Kaymer wehrt sich: „Bin auf richtigem Weg“

Blackpool (dpa) - Stundenlang feilt Martin Kaymer auf der Driving Range im Royal Lytham and St. Annes Golfclub an seinem neuen Schwung. Er lacht zwischen seinen Schlägen, plaudert kurz mit Caddie Christian Donald und wirkt zufrieden.

„Ich habe viel weniger Stress als alle anderen, weil ich weiß, dass ich genau auf dem richtigen Weg bin“, sagte Kaymer im Interview der Nachrichtenagentur dpa vor seinem Start in die 141. British Open. Der 15. der Weltrangliste der Golfer wehrt sich gegen seine Kritiker, die ihm bei zuletzt ausbleibendem Erfolg vorwerfen, zu viel zu verändern und zu wenige Turniere zu spielen.

„Die Leute machen sich mehr Gedanken als ich selbst. Ich war vor zwei Jahren die Nummer 1 der Welt, aber unzufrieden mit meinen eingeschränkten Möglichkeiten. Ich konnte den Ball nicht dahin schlagen, wo ich ihn hinhaben wollte“, erklärte der 27-Jährige seine Grundlagenarbeit mit Trainer Günter Kessler. Dem Weltklasse-Athlet aus Mettmann mit dem Hang zur Perfektion fehlte der Draw in seinem Repertoire, das gezielte Schlagen des Balles mit einer leichten Linkskurve.

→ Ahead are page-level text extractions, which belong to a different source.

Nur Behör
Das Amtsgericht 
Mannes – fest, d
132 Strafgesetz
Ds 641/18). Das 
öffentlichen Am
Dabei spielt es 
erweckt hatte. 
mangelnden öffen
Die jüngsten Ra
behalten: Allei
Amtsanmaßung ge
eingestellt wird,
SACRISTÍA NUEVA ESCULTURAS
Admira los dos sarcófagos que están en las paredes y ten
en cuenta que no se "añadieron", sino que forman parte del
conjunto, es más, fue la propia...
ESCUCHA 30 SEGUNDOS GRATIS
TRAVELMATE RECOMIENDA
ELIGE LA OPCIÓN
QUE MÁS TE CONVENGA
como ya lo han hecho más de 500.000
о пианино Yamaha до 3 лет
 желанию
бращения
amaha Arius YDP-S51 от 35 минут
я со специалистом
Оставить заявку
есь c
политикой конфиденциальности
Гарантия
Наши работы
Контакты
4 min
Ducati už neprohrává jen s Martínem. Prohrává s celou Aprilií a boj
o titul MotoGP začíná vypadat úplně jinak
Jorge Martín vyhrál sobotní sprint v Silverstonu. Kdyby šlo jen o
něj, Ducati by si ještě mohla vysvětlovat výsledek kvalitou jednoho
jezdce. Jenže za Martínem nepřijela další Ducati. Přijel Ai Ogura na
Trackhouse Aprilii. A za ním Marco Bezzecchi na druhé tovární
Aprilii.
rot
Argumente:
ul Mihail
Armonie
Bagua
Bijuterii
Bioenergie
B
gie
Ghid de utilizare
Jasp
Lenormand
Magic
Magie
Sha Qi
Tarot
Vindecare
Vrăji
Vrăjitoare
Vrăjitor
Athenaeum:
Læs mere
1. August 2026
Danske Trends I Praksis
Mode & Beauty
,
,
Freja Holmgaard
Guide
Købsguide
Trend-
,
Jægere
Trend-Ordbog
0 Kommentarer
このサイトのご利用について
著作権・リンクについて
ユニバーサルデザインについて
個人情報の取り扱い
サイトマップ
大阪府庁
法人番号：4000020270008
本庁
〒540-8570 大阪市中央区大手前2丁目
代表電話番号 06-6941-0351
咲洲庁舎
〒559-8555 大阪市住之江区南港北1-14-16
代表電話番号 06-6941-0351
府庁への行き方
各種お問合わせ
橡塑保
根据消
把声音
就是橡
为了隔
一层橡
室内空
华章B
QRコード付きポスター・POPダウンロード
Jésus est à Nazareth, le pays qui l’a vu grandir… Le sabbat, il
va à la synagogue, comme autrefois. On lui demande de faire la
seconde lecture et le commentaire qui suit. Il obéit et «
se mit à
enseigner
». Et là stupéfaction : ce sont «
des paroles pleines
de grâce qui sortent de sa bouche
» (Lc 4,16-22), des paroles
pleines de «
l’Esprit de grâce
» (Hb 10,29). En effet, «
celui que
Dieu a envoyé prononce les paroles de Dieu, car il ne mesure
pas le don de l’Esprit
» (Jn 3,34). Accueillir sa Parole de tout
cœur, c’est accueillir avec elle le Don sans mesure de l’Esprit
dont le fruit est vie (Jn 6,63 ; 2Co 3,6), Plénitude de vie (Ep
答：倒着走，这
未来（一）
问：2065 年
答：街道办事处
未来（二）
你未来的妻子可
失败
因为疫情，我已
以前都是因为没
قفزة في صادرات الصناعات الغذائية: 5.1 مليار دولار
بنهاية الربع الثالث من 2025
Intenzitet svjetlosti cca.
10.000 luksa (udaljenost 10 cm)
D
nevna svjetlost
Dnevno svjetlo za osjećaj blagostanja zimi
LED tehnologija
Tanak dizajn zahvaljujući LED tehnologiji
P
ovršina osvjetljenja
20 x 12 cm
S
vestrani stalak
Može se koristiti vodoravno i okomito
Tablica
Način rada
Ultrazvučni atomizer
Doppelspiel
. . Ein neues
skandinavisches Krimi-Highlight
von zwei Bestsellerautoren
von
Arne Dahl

Dasselbe Problem hatte auch Tiger Woods, der ebenfalls in Kauf nahm, vorübergehend schlechter zu spielen. „Ich bin mitten in einem Prozess“, sagte der 36 Jahre alte Kalifornier, der frühmorgens im Dauerregen unter Ausschluss der Öffentlichkeit seine Proberunden für das dritte Major des Jahres zog. Der Unterschied zu Kaymer: Der Tiger gewann 2012 bereits dreimal und gilt als Favorit auf seinen 15. Major-Titel.

Doch Kaymer ist von seinem Karriere-Plan überzeugt: „Für mich selber bin ich zufrieden, auf jeden Fall. Ich werde Woche für Woche besser. Ich habe fast mehr Spaß als vor zwei Jahren und habe letztes Jahr zwei Turniere gewonnen - trotz der Umstellung.“

Dennoch macht ihm die hohe Erwartungshaltung der Leute zu schaffen, er versucht bei rund 180 000 Flugkilometern im Jahr so viele Sponsorentermine wie möglich zu erfüllen. Nur Termine mit der Presse beschränkt der fast scheue Düsseldorfer auf ein Minimum. „Wenn ich Nein sage, gilt das gleich als arrogant. Aber ich schaffe nicht alles. Ein Mann kann nur seinen eigenen Weg gehen.“

Mit einer Platzierung hält sich Kaymer vor seinem Lieblingsturnier zurück. Im Vorjahr wurde er Zwölfter, schlechter soll es auch bei den stürmischen und nassen Bedingungen nicht werden. „Ich mache mich frei von Platzierungen. Letzte Woche bei den Scottish Open habe ich gut gespielt, mein kurzes Spiel und das Putten klappen immer besser. Ich freue mich und werde mit dem Wetter kämpfen.“ Zusammen mit Kollegen hat er ein Haus ganz in der Nähe an der Westküste gemietet und einen eigenen Koch mitgebracht: „Da fühle ich mich extrem geborgen.“

Zusammen mit seinen Eltern in einem Häuschen verbringt auch der zweite Deutsche im Feld der 157 Golfer, Marcel Siem, die Woche bei dem gefürchteten Major. „Ich will in die Top Ten“, lautet die klare Ansage des Ratingers, der vor zwei Wochen in Paris seinen zweiten Titel auf der European Tour einheimste und noch immer Glückwünsche von Konkurrenten entgegen nehmen darf.